■ Apply what you read:
**1.** In the passage on free anti-virus programs, which detection percentages from testing are reported? List each with the program and the kind of threat it refers to.
**2.** Do these statements agree with the passage on free anti-virus programs? Answer yes or no for each, and quote the words from the passage that decide it.
(a) Users of Active Virus Shield will keep receiving product patches.
(b) AVG's free offering blocks rootkits.
(c) The installation of the Vietnamese program takes up 13 MB of hard drive space.
**3.** Can you continue the passage on free anti-virus programs from its last sentence?

AOL’s Active Virus Shield
Until recently, AOL had offered up this free offering powered by Kaspersky Lab. But the offering is no longer advertised on AOL’s Web site, which instead now promotes a McAfee Virus Scan Plus Special Edition that is offered to AOL subscribers only.
That said, users of the Active Virus Shield can still find support online. The installer is still available for download on its original server too. The best part is you can still get free virus definition updates supplied by Kaspersky. But no more product patches will be coming out.
The latest version was released May 30, 2007 and supports Windows Vista.
Kaspersky Lab — which is headquartered in Moscow, Russia, but has offices across the world — feeds definition updates about every two hours.
The software offers a light software footprint for an anti-virus program, not requiring much hard drive space, or resources to run in the background.
In testing, Kaspersky Internet Security 2009 detected 98.4 per cent of malware and 98.3 per cent of spyware and adware. There were about three or four false positives detected and the scan speed was decent.
AVG Technologies is based in Orlando, and also has corporate offices in the U.K. and elsewhere in Europe. It boasts about 80 million users around the world, which makes it the fourth largest vendor of anti-virus software by install base.
Despite the popularity of AVG’s free offering, it is limited as a result of promoting a paid-for product. It is for private, non-commercial use only and offers no support and limited features compared to the full version. The product will block viruses and spyware, but not rootkits or spam. Nor will it protect your IM-based communications.
In testing, AVG Internet Security detected 95.8 per cent of malware and 87 per cent of adware or spyware. It had just one or two false positives and the scan speed was good. AVG has decent response times in reacting to new malware.
If you’ve never heard of this, you’re probably not a resident of Vietnam. It is the most popular anti-virus program there, as a result of being homegrown software.
BK stands for Bach Koa, the Vietnamese name for the Hanoi University of Technology.
The program was easy to install (it took one second) with the click of a mouse and is easy to operate as well. Its easy approach to installation is matched by a Spartan approach to the effective user interface (available in English). The installation takes up a mere 13 MB of hard drive space.

■ Listed entries:
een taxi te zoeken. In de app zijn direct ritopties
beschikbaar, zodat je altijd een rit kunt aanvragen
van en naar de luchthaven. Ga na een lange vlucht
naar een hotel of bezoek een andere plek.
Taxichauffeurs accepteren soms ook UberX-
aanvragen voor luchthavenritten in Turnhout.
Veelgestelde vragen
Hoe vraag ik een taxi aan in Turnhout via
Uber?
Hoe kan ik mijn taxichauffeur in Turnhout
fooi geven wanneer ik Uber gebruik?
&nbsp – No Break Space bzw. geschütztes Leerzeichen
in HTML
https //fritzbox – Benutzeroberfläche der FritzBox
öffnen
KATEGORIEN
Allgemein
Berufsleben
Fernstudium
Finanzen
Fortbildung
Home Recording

...

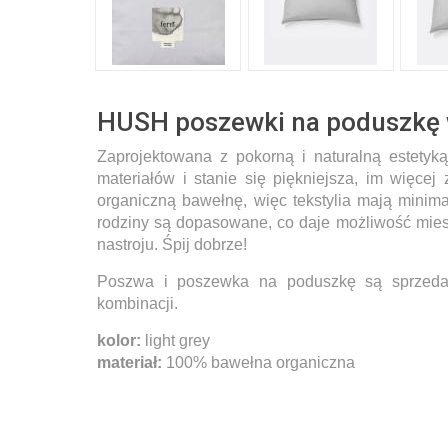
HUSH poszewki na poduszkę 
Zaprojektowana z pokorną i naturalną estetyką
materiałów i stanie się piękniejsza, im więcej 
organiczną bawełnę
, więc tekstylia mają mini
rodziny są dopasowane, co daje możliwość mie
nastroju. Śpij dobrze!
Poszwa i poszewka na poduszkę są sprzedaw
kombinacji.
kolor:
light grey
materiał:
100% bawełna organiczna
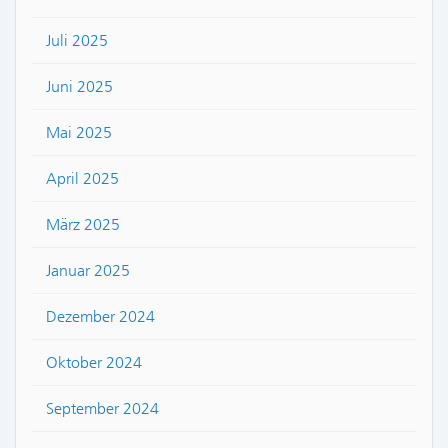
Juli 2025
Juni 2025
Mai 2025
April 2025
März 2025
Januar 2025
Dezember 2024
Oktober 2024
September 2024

■ Answer section:
**1.**
- 98.4 per cent: Kaspersky Internet Security 2009, malware
- 98.3 per cent: Kaspersky Internet Security 2009, spyware and adware
- 95.8 per cent: AVG Internet Security, malware
- 87 per cent: AVG Internet Security, adware or spyware

**2.**
(a) No: "But no more product patches will be coming out."
(b) No: "The product will block viruses and spyware, but not rootkits or spam."
(c) Yes: "The installation takes up a mere 13 MB of hard drive space."

**3.**
It may not look like much, but this anti-virus program is updated daily by its team of coders. It also uses a novel approach to disinfecting computers by counteracting exactly what the virus was coded to do. That means your PC won’t be damaged when a corrupted file is removed.
You can also get free support for this program, but you must be willing to pay the phone tolls to Vietnam.
Clam Anti-Virus is an open source toolkit developed for UNIX servers but is also available for Windows in 32-bit mode.
The Windows version was built using Microsoft Visual Studio 2005 and includes all the things Windows users are used to – a graphical installer and the essential files needed to run the software. But this product is for servers, not the desktop.
Its main purpose is to scour e-mail messages for potentially harmful files. But you can also set other programs, such as MSN Messenger, to use it to scan incoming files. It supports many popular file types, including Office and MacOffice files, HTML, RTF and PDF formats.
Version 0.94.1 was released Nov. 3 and a new feature allows users to send anonymous data back to ClamAV. This will help determine what types of viruses are the most detected in the field, and what geographic area they’re attacking.
ClamAV hosts regular Webinars for users that discuss best practices. You can also watch the archive of Web casts on the company’s site.
In testing, Clam AV 0.93.1 detected 88.5 per cent of malware and 92.8 per cent of adware or spyware. There are excellent response times to new threats. Drawbacks include a high number of false positives and slow scan speeds.